▸ ASSIGNMENT
Exact transcription of the records is required.
============
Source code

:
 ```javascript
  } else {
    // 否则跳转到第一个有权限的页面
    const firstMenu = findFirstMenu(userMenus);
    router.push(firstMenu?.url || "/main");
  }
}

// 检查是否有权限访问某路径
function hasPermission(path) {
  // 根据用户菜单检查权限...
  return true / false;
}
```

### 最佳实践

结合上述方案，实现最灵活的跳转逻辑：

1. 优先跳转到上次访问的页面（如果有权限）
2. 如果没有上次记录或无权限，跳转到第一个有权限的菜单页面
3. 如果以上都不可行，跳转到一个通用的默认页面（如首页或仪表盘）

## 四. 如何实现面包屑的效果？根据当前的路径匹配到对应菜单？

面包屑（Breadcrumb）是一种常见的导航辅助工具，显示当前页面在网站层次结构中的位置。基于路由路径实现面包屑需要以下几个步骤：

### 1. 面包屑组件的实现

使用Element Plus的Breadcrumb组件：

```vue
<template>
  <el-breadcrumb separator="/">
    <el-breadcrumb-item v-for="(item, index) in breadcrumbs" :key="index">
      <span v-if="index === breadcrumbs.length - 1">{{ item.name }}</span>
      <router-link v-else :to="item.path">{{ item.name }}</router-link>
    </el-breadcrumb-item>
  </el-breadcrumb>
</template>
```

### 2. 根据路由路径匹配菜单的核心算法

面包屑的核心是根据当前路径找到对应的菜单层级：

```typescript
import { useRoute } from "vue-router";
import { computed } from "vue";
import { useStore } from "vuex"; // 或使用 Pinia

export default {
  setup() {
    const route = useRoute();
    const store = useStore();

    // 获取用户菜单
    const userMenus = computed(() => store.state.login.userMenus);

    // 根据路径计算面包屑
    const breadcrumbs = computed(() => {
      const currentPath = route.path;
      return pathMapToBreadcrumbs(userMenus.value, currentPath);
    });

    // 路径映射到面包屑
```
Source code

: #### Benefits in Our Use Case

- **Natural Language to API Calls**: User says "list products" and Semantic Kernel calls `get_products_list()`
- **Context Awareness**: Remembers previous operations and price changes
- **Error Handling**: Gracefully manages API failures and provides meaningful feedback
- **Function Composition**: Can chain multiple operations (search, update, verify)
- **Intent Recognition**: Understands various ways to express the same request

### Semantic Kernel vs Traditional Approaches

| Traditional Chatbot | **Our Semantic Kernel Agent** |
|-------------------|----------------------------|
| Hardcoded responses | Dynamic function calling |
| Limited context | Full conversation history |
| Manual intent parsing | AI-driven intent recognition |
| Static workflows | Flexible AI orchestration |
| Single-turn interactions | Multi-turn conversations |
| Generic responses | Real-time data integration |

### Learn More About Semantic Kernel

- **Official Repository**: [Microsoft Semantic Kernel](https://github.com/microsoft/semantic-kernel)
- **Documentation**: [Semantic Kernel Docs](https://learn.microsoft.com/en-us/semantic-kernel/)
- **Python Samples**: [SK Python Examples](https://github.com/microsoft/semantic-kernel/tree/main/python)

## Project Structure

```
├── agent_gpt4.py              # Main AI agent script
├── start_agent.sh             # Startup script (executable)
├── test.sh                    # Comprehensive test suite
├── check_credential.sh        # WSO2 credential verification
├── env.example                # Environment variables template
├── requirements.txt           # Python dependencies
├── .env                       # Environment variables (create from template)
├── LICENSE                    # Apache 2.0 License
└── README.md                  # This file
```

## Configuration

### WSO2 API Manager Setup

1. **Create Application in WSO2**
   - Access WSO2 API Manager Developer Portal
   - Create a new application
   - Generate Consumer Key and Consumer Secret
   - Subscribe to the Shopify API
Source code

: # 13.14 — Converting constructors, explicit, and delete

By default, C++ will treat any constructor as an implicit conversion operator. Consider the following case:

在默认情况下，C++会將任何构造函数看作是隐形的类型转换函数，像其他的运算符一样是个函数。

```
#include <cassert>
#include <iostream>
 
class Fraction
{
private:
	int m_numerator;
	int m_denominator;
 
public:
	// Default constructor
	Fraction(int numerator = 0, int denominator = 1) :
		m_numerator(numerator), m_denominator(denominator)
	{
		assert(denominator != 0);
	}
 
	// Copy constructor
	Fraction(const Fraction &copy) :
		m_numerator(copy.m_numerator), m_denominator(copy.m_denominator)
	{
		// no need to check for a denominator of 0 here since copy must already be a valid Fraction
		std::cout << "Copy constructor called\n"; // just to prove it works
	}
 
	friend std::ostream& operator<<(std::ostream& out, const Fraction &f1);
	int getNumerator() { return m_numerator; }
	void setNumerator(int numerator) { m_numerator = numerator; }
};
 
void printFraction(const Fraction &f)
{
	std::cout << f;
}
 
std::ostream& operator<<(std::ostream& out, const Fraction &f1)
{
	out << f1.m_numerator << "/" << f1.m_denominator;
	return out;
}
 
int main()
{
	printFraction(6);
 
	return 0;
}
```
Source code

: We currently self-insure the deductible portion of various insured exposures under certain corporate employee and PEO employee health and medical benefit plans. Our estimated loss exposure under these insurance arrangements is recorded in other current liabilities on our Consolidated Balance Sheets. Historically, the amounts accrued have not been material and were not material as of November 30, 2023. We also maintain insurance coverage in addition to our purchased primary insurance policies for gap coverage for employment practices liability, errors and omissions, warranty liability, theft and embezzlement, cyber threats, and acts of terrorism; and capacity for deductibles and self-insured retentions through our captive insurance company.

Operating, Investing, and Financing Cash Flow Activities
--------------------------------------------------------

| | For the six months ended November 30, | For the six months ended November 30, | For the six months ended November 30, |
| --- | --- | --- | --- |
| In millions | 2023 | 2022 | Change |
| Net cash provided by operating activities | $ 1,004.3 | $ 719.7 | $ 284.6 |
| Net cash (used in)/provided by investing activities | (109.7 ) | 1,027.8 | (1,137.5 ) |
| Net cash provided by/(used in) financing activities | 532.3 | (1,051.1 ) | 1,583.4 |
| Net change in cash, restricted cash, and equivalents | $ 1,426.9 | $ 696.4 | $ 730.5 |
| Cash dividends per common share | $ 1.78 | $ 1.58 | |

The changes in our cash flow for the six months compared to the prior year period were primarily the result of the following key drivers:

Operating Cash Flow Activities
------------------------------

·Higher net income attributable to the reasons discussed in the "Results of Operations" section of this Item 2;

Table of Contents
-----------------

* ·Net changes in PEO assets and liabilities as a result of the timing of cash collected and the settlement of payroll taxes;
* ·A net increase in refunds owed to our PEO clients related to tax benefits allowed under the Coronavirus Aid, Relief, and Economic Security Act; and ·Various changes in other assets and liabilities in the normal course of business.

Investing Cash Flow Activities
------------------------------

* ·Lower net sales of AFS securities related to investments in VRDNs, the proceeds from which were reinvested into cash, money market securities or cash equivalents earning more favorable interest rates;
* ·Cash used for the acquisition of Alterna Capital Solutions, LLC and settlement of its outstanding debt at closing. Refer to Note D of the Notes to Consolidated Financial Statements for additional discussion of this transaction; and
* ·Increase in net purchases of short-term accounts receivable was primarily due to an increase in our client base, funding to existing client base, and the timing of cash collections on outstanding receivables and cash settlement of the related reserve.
============
▸ SOLUTION
Source code

:
 ```javascript
  } else {
    // 否则跳转到第一个有权限的页面
    const firstMenu = findFirstMenu(userMenus);
    router.push(firstMenu?.url || "/main");
  }
}

// 检查是否有权限访问某路径
function hasPermission(path) {
  // 根据用户菜单检查权限...
  return true / false;
}
```

### 最佳实践

结合上述方案，实现最灵活的跳转逻辑：

1. 优先跳转到上次访问的页面（如果有权限）
2. 如果没有上次记录或无权限，跳转到第一个有权限的菜单页面
3. 如果以上都不可行，跳转到一个通用的默认页面（如首页或仪表盘）

## 四. 如何实现面包屑的效果？根据当前的路径匹配到对应菜单？

面包屑（Breadcrumb）是一种常见的导航辅助工具，显示当前页面在网站层次结构中的位置。基于路由路径实现面包屑需要以下几个步骤：

### 1. 面包屑组件的实现

使用Element Plus的Breadcrumb组件：

```vue
<template>
  <el-breadcrumb separator="/">
    <el-breadcrumb-item v-for="(item, index) in breadcrumbs" :key="index">
      <span v-if="index === breadcrumbs.length - 1">{{ item.name }}</span>
      <router-link v-else :to="item.path">{{ item.name }}</router-link>
    </el-breadcrumb-item>
  </el-breadcrumb>
</template>
```

### 2. 根据路由路径匹配菜单的核心算法

面包屑的核心是根据当前路径找到对应的菜单层级：

```typescript
import { useRoute } from "vue-router";
import { computed } from "vue";
import { useStore } from "vuex"; // 或使用 Pinia

export default {
  setup() {
    const route = useRoute();
    const store = useStore();

    // 获取用户菜单
    const userMenus = computed(() => store.state.login.userMenus);

    // 根据路径计算面包屑
    const breadcrumbs = computed(() => {
      const currentPath = route.path;
      return pathMapToBreadcrumbs(userMenus.value, currentPath);
    });

    // 路径映射到面包屑
```
Source code

: #### Benefits in Our Use Case

- **Natural Language to API Calls**: User says "list products" and Semantic Kernel calls `get_products_list()`
- **Context Awareness**: Remembers previous operations and price changes
- **Error Handling**: Gracefully manages API failures and provides meaningful feedback
- **Function Composition**: Can chain multiple operations (search, update, verify)
- **Intent Recognition**: Understands various ways to express the same request

### Semantic Kernel vs Traditional Approaches

| Traditional Chatbot | **Our Semantic Kernel Agent** |
|-------------------|----------------------------|
| Hardcoded responses | Dynamic function calling |
| Limited context | Full conversation history |
| Manual intent parsing | AI-driven intent recognition |
| Static workflows | Flexible AI orchestration |
| Single-turn interactions | Multi-turn conversations |
| Generic responses | Real-time data integration |

### Learn More About Semantic Kernel

- **Official Repository**: [Microsoft Semantic Kernel](https://github.com/microsoft/semantic-kernel)
- **Documentation**: [Semantic Kernel Docs](https://learn.microsoft.com/en-us/semantic-kernel/)
- **Python Samples**: [SK Python Examples](https://github.com/microsoft/semantic-kernel/tree/main/python)

## Project Structure

```
├── agent_gpt4.py              # Main AI agent script
├── start_agent.sh             # Startup script (executable)
├── test.sh                    # Comprehensive test suite
├── check_credential.sh        # WSO2 credential verification
├── env.example                # Environment variables template
├── requirements.txt           # Python dependencies
├── .env                       # Environment variables (create from template)
├── LICENSE                    # Apache 2.0 License
└── README.md                  # This file
```

## Configuration

### WSO2 API Manager Setup

1. **Create Application in WSO2**
   - Access WSO2 API Manager Developer Portal
   - Create a new application
   - Generate Consumer Key and Consumer Secret
   - Subscribe to the Shopify API
Source code

: # 13.14 — Converting constructors, explicit, and delete

By default, C++ will treat any constructor as an implicit conversion operator. Consider the following case:

在默认情况下，C++会將任何构造函数看作是隐形的类型转换函数，像其他的运算符一样是个函数。

```
#include <cassert>
#include <iostream>
 
class Fraction
{
private:
	int m_numerator;
	int m_denominator;
 
public:
	// Default constructor
	Fraction(int numerator = 0, int denominator = 1) :
		m_numerator(numerator), m_denominator(denominator)
	{
		assert(denominator != 0);
	}
 
	// Copy constructor
	Fraction(const Fraction &copy) :
		m_numerator(copy.m_numerator), m_denominator(copy.m_denominator)
	{
		// no need to check for a denominator of 0 here since copy must already be a valid Fraction
		std::cout << "Copy constructor called\n"; // just to prove it works
	}
 
	friend std::ostream& operator<<(std::ostream& out, const Fraction &f1);
	int getNumerator() { return m_numerator; }
	void setNumerator(int numerator) { m_numerator = numerator; }
};
 
void printFraction(const Fraction &f)
{
	std::cout << f;
}
 
std::ostream& operator<<(std::ostream& out, const Fraction &f1)
{
	out << f1.m_numerator << "/" << f1.m_denominator;
	return out;
}
 
int main()
{
	printFraction(6);
 
	return 0;
}
```
Source code

: We currently self-insure the deductible portion of various insured exposures under certain corporate employee and PEO employee health and medical benefit plans. Our estimated loss exposure under these insurance arrangements is recorded in other current liabilities on our Consolidated Balance Sheets. Historically, the amounts accrued have not been material and were not material as of November 30, 2023. We also maintain insurance coverage in addition to our purchased primary insurance policies for gap coverage for employment practices liability, errors and omissions, warranty liability, theft and embezzlement, cyber threats, and acts of terrorism; and capacity for deductibles and self-insured retentions through our captive insurance company.

Operating, Investing, and Financing Cash Flow Activities
--------------------------------------------------------

| | For the six months ended November 30, | For the six months ended November 30, | For the six months ended November 30, |
| --- | --- | --- | --- |
| In millions | 2023 | 2022 | Change |
| Net cash provided by operating activities | $ 1,004.3 | $ 719.7 | $ 284.6 |
| Net cash (used in)/provided by investing activities | (109.7 ) | 1,027.8 | (1,137.5 ) |
| Net cash provided by/(used in) financing activities | 532.3 | (1,051.1 ) | 1,583.4 |
| Net change in cash, restricted cash, and equivalents | $ 1,426.9 | $ 696.4 | $ 730.5 |
| Cash dividends per common share | $ 1.78 | $ 1.58 | |

The changes in our cash flow for the six months compared to the prior year period were primarily the result of the following key drivers:

Operating Cash Flow Activities
------------------------------

·Higher net income attributable to the reasons discussed in the "Results of Operations" section of this Item 2;

Table of Contents
-----------------

* ·Net changes in PEO assets and liabilities as a result of the timing of cash collected and the settlement of payroll taxes;
* ·A net increase in refunds owed to our PEO clients related to tax benefits allowed under the Coronavirus Aid, Relief, and Economic Security Act; and ·Various changes in other assets and liabilities in the normal course of business.

Investing Cash Flow Activities
------------------------------

* ·Lower net sales of AFS securities related to investments in VRDNs, the proceeds from which were reinvested into cash, money market securities or cash equivalents earning more favorable interest rates;
* ·Cash used for the acquisition of Alterna Capital Solutions, LLC and settlement of its outstanding debt at closing. Refer to Note D of the Notes to Consolidated Financial Statements for additional discussion of this transaction; and
* ·Increase in net purchases of short-term accounts receivable was primarily due to an increase in our client base, funding to existing client base, and the timing of cash collections on outstanding receivables and cash settlement of the related reserve.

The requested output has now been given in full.